(EXTRACTED RECORDS begins)
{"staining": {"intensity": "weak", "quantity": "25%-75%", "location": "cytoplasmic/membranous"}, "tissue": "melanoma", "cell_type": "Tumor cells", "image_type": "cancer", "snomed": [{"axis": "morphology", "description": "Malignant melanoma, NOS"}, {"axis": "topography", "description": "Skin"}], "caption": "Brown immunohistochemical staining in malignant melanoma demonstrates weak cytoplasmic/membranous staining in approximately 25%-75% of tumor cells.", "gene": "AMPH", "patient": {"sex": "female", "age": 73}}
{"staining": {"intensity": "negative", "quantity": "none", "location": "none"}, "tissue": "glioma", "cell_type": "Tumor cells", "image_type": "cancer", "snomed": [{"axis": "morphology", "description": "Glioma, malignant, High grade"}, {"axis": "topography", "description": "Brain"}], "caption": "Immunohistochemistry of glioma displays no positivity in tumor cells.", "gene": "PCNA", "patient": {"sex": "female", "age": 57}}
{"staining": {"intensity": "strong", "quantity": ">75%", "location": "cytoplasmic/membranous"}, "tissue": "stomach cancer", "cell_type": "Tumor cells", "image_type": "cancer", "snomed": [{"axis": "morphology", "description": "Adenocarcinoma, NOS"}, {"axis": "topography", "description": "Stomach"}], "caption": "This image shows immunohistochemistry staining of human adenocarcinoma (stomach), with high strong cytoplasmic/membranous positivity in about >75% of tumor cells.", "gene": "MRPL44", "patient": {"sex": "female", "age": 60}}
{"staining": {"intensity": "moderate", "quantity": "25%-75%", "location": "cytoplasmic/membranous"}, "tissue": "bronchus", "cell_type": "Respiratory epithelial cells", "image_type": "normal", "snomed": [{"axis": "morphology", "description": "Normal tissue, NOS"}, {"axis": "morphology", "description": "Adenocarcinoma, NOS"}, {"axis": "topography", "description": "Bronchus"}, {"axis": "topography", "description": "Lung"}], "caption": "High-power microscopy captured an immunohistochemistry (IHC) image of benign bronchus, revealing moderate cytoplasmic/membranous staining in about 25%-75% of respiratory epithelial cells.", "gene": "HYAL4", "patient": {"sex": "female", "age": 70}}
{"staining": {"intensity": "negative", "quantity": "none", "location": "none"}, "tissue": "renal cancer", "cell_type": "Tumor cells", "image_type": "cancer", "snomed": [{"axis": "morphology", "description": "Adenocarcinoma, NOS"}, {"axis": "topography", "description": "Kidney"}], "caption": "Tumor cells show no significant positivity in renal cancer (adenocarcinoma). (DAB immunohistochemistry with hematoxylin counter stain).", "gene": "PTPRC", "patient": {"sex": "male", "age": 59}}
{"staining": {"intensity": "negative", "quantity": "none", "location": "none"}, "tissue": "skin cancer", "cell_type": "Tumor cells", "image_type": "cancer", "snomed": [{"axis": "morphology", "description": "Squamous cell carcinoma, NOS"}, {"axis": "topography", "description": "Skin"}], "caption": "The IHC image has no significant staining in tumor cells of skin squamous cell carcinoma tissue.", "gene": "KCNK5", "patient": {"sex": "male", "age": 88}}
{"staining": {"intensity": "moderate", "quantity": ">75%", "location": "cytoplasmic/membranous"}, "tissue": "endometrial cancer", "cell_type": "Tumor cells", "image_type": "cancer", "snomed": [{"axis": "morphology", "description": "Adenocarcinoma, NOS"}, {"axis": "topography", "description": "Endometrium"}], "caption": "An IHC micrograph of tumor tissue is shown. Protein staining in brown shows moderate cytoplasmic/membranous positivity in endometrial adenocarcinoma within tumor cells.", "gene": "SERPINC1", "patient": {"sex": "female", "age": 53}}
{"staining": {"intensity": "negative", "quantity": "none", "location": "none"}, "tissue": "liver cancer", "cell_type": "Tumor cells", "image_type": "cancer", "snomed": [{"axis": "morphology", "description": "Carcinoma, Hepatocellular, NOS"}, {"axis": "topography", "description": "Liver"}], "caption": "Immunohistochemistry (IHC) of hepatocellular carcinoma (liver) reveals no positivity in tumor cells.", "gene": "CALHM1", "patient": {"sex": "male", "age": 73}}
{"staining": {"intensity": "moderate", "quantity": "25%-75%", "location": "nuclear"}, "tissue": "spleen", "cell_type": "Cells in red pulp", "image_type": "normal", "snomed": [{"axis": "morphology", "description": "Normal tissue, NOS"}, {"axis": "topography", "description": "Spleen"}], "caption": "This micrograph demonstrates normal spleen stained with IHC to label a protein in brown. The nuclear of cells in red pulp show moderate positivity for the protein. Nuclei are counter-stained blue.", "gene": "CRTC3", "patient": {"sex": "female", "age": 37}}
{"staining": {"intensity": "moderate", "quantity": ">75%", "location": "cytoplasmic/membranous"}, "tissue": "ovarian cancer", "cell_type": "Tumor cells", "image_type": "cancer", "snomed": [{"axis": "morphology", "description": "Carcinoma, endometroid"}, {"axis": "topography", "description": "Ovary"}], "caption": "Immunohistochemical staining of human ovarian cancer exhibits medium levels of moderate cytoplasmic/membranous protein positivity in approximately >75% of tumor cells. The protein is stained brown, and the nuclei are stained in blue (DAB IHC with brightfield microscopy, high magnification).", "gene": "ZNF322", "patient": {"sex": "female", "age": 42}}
(EXTRACTED RECORDS ends)
Repeat, exactly and only, the lines from the beginning of the material through the line that contains "of glioma displays".

{"staining": {"intensity": "weak", "quantity": "25%-75%", "location": "cytoplasmic/membranous"}, "tissue": "melanoma", "cell_type": "Tumor cells", "image_type": "cancer", "snomed": [{"axis": "morphology", "description": "Malignant melanoma, NOS"}, {"axis": "topography", "description": "Skin"}], "caption": "Brown immunohistochemical staining in malignant melanoma demonstrates weak cytoplasmic/membranous staining in approximately 25%-75% of tumor cells.", "gene": "AMPH", "patient": {"sex": "female", "age": 73}}
{"staining": {"intensity": "negative", "quantity": "none", "location": "none"}, "tissue": "glioma", "cell_type": "Tumor cells", "image_type": "cancer", "snomed": [{"axis": "morphology", "description": "Glioma, malignant, High grade"}, {"axis": "topography", "description": "Brain"}], "caption": "Immunohistochemistry of glioma displays no positivity in tumor cells.", "gene": "PCNA", "patient": {"sex": "female", "age": 57}}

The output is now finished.